Entre o jornal que o Sr. Comandante me empresta para ler e as discussões sobre as notícias e o ficarem com o Tiago na casa deles porque se esqueceu da chave de tal forma constante que lhes dei uma chave cá de casa, já se passou de tudo. Sempre com uma educação, eu diria até ternura, nos comportamentos que é impossível não deixar entrar isso dentro de mim.

Hoje a empregada, que se chama Emília, apanhou-me a chegar a casa vinda da corrida e perguntou-me com vergonha se eu guardava o ramo da Páscoa. Eu não fazia ideia do que ela estava a falar, mas não disse nada. Sorri de volta..e a Emília perguntou-me se me podia oferecer o dela que tinha trazido da missa. Eu disse que sim e agradeci.
Minutos depois toca à porta de ramo na mão e uma felicidade no olhar que não sei descrever-vos pelas palavras. Quando mo deu disse "está benzido".
Tem loureiro, oliveira e alecrim. Também tem bondade, carinho e amizade. E agora é meu.



timeline iv









posso voltar a sexta?

A minha casa não é bem uma casa. É uma espécie de Centro de Organização de Eventos. Acontece tanta coisa ao mesmo tempo, ou perfeitamente encadeadas umas nas outras, que não há qualquer possibilidade de eu sair disto a bater bem. Empresas que procuram pessoas multitasking, estou aqui!
Na sexta fui buscar o Tiago a meio caminho da casa da avó, porque tinha acampamento nessa noite. Entretanto,  nesse mesmo dia chegou a Maya, uma francesa que veio cá ficar dois dias em couchsurfing. Sábado passeámos a Maya e ainda fui ver o meu afilhado a jogar à bola. Hoje a alvorada foi bem pela fresca para ir levar as miúdas ao expresso para uns dias na avó e a Maya foi embora. Estou sozinha a fazer o follow up do evento (leia-se arrumar as tralhas). Logo de tarde chega o Tiago do acampamento e logo depois eu vou correr com a Diana. E pronto. Fim de fim-de-semana sempre a abrir e na curva da segunda-feira já lá vejo a tese à minha espera.
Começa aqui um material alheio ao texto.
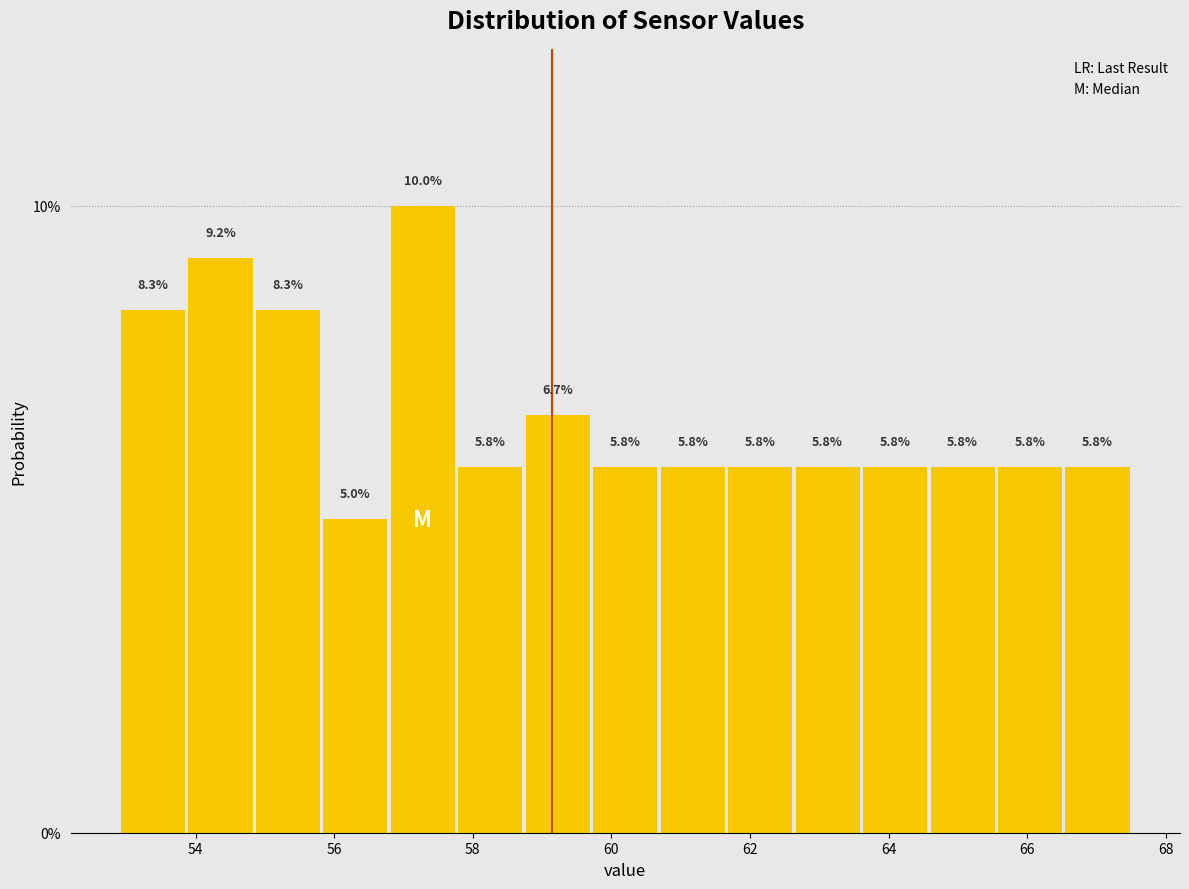

How tall is the bar that spans 60.6 to 61.6 on the x-axis? The bar edges are not printed on the chart, so give them approximately, as read against the axis.

5.8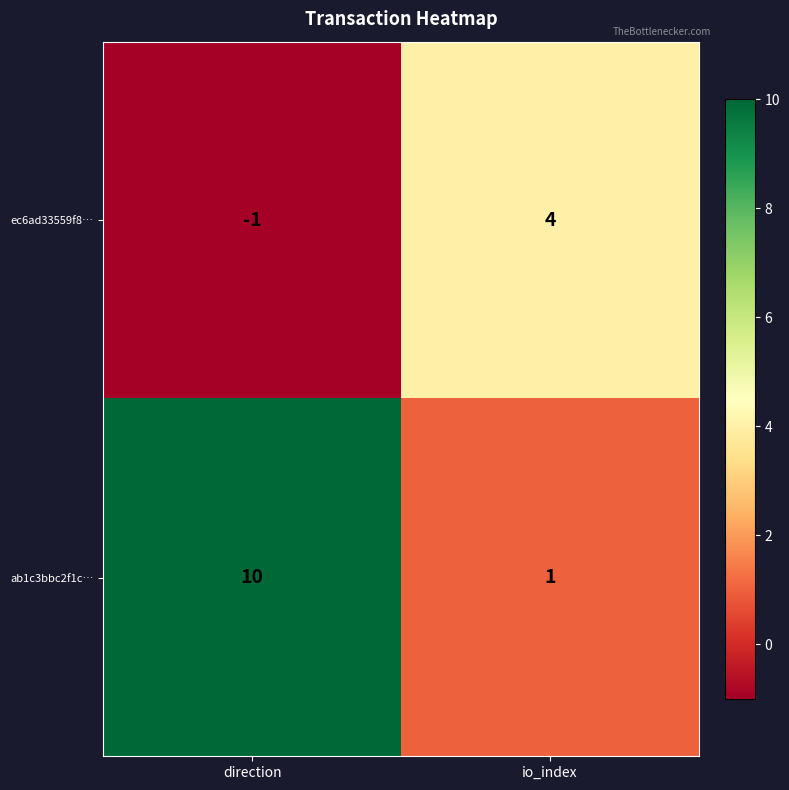

Which label corresponds to the smallest value in the chart?

direction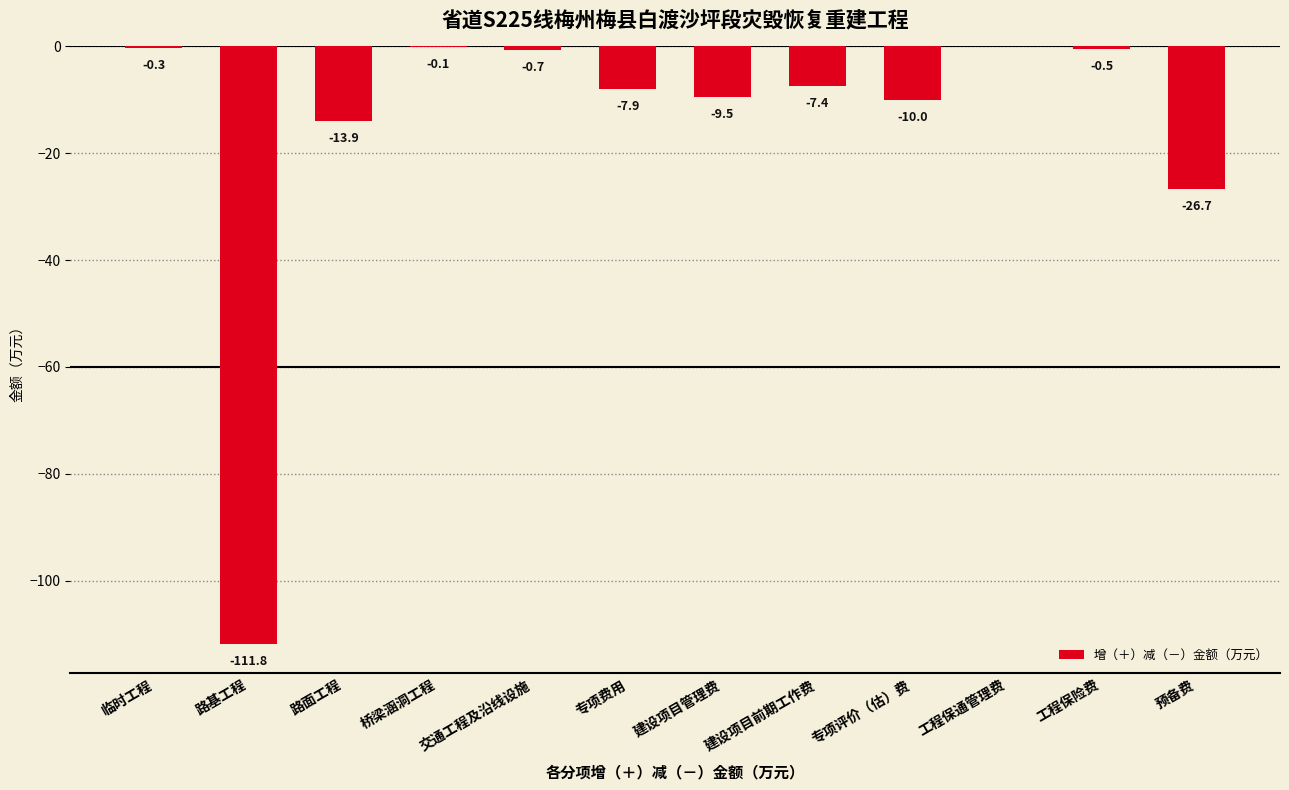

Is it true that the value at 路基工程 is -178.1?

False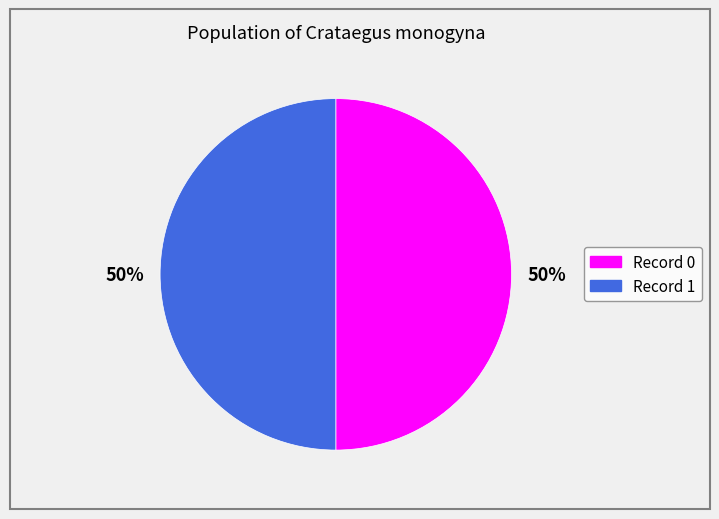

To the nearest percent, what is the combined percentage of Record 1 and Record 0?

100%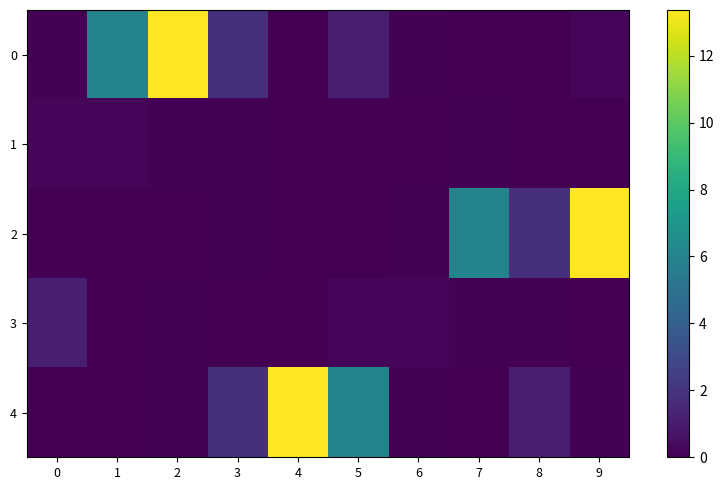

What is the maximum value shown in the chart?

13.4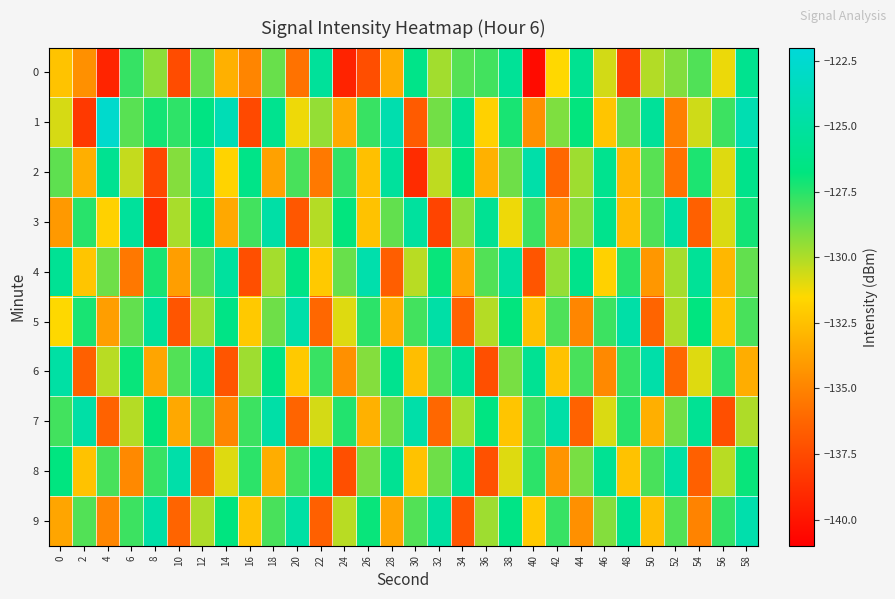

What is the spread (max minus min) of values at 14?

13.1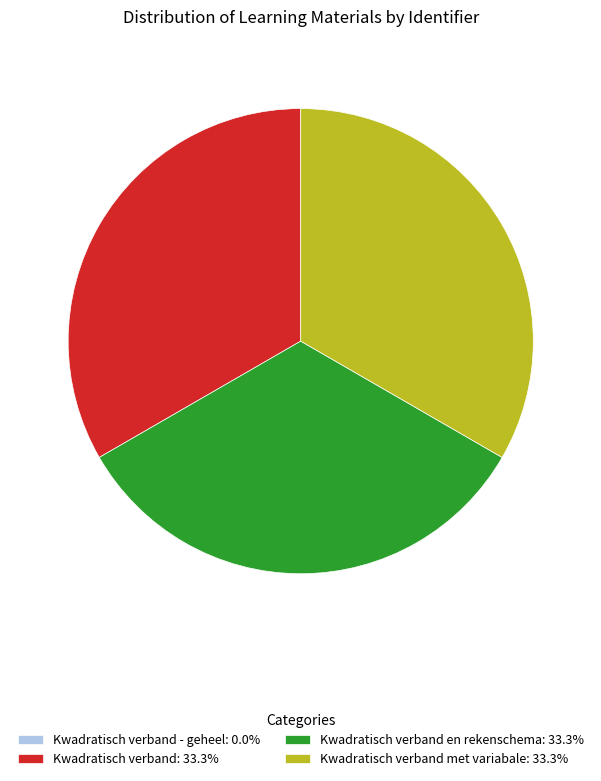

Is there any slice that represents more than half of the pie?

No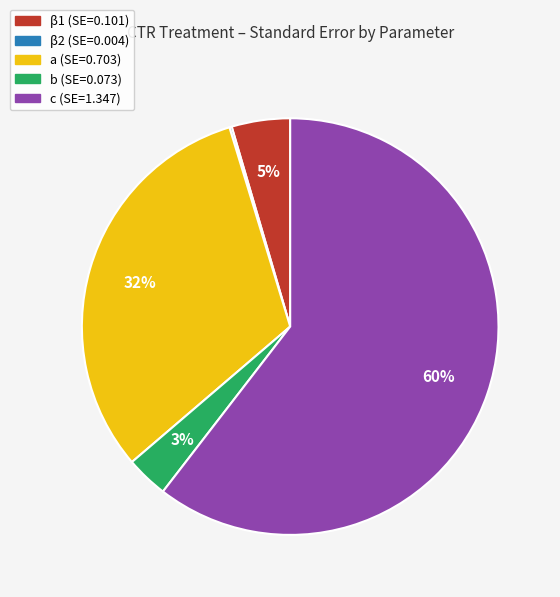

Is the sum of c and β1 greater than half?

Yes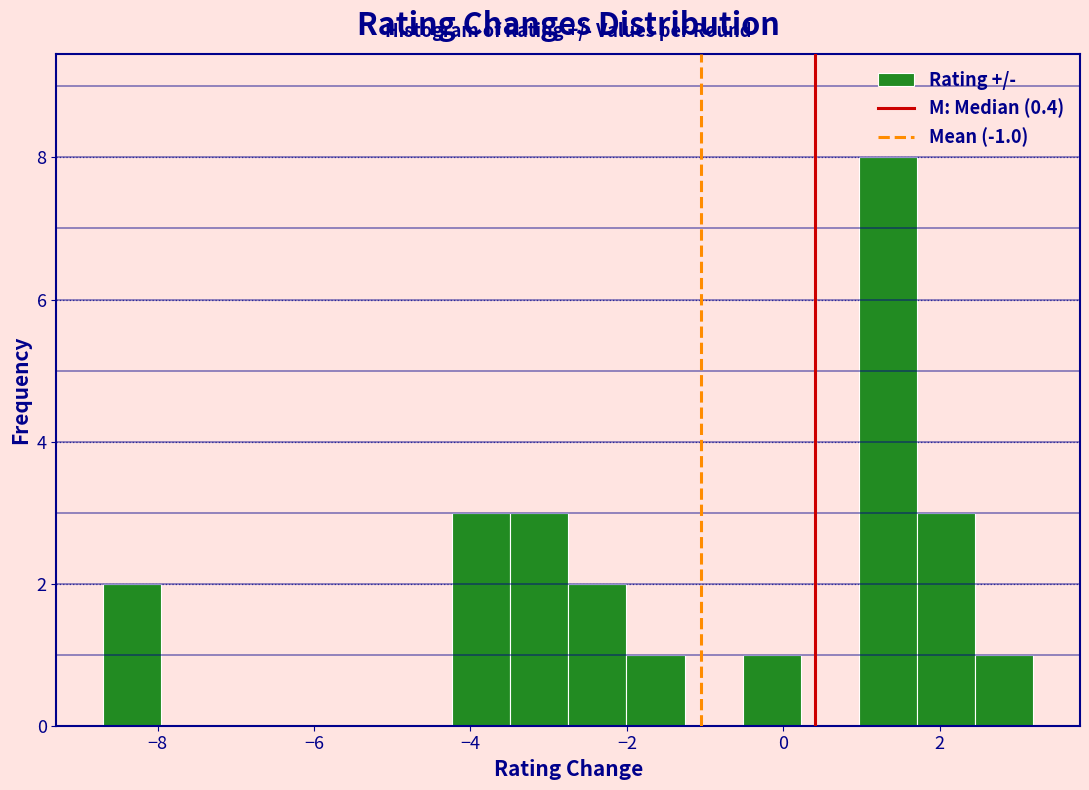

Around what value on the x-axis is the tallest bar? Give the approximate position of its centre, as read against the axis.

1.4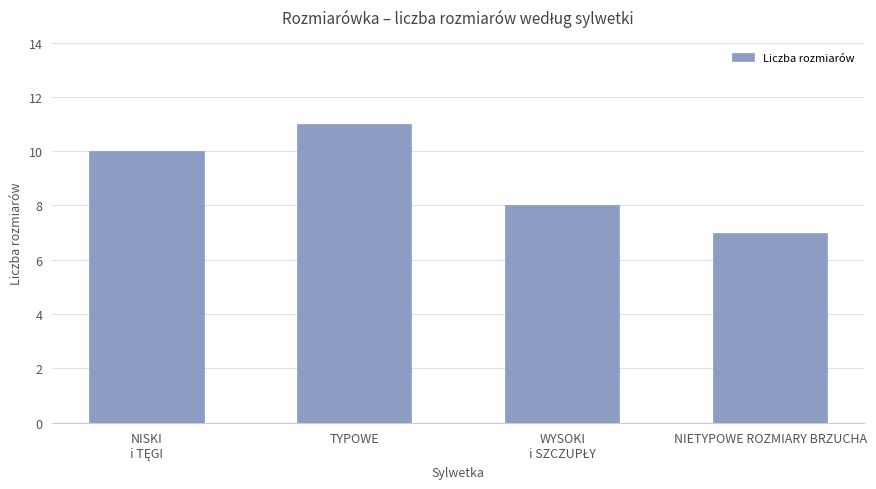

Reading left to right, what are all the values shown in this chart?

10	11	8	7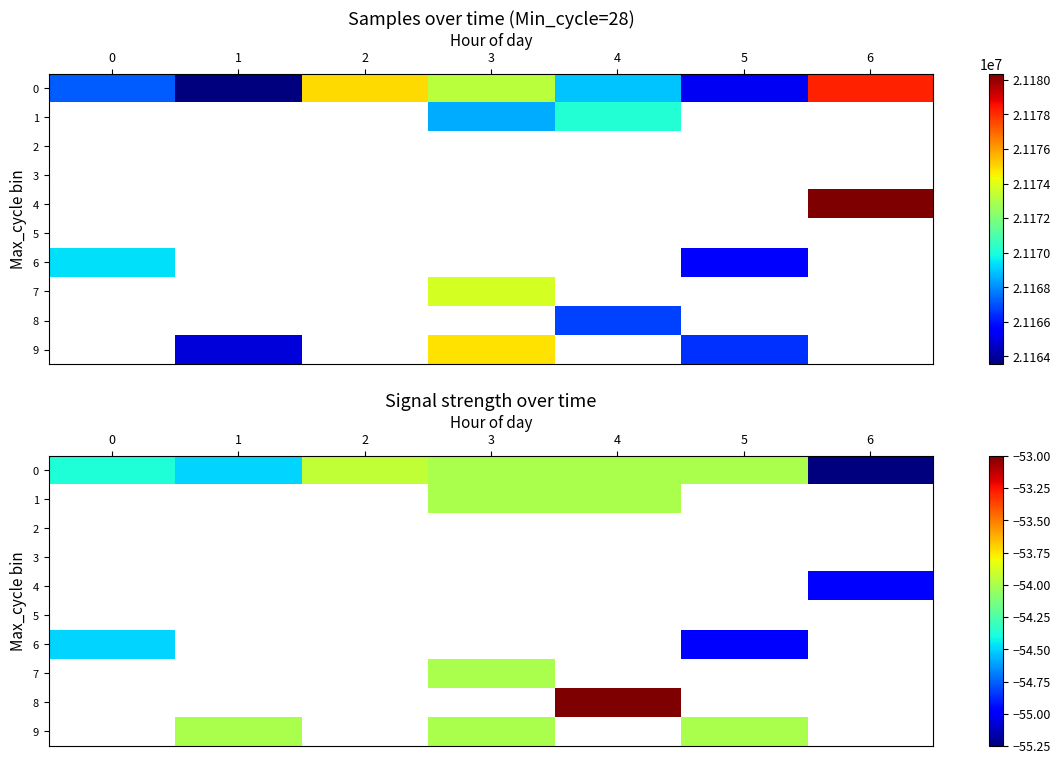

What is the minimum value shown in the chart?

-55.2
A Maya apelidou a Madalena de Tarzan. Percebeu-lhe bem a essência! 




A emoção da primeira viagem de expresso da Madalena! Ainda há poucos anos a Mia e o Tiago iam de expresso acompanhados por uma aluna minha e agora já é a Mia que desempenha esse papel! 

24 de março de 2015

vai dar banho ao gato

A Clarinha amou a sua primeira banhoca.
Aliás é visível no ar bem disposto com que está na foto.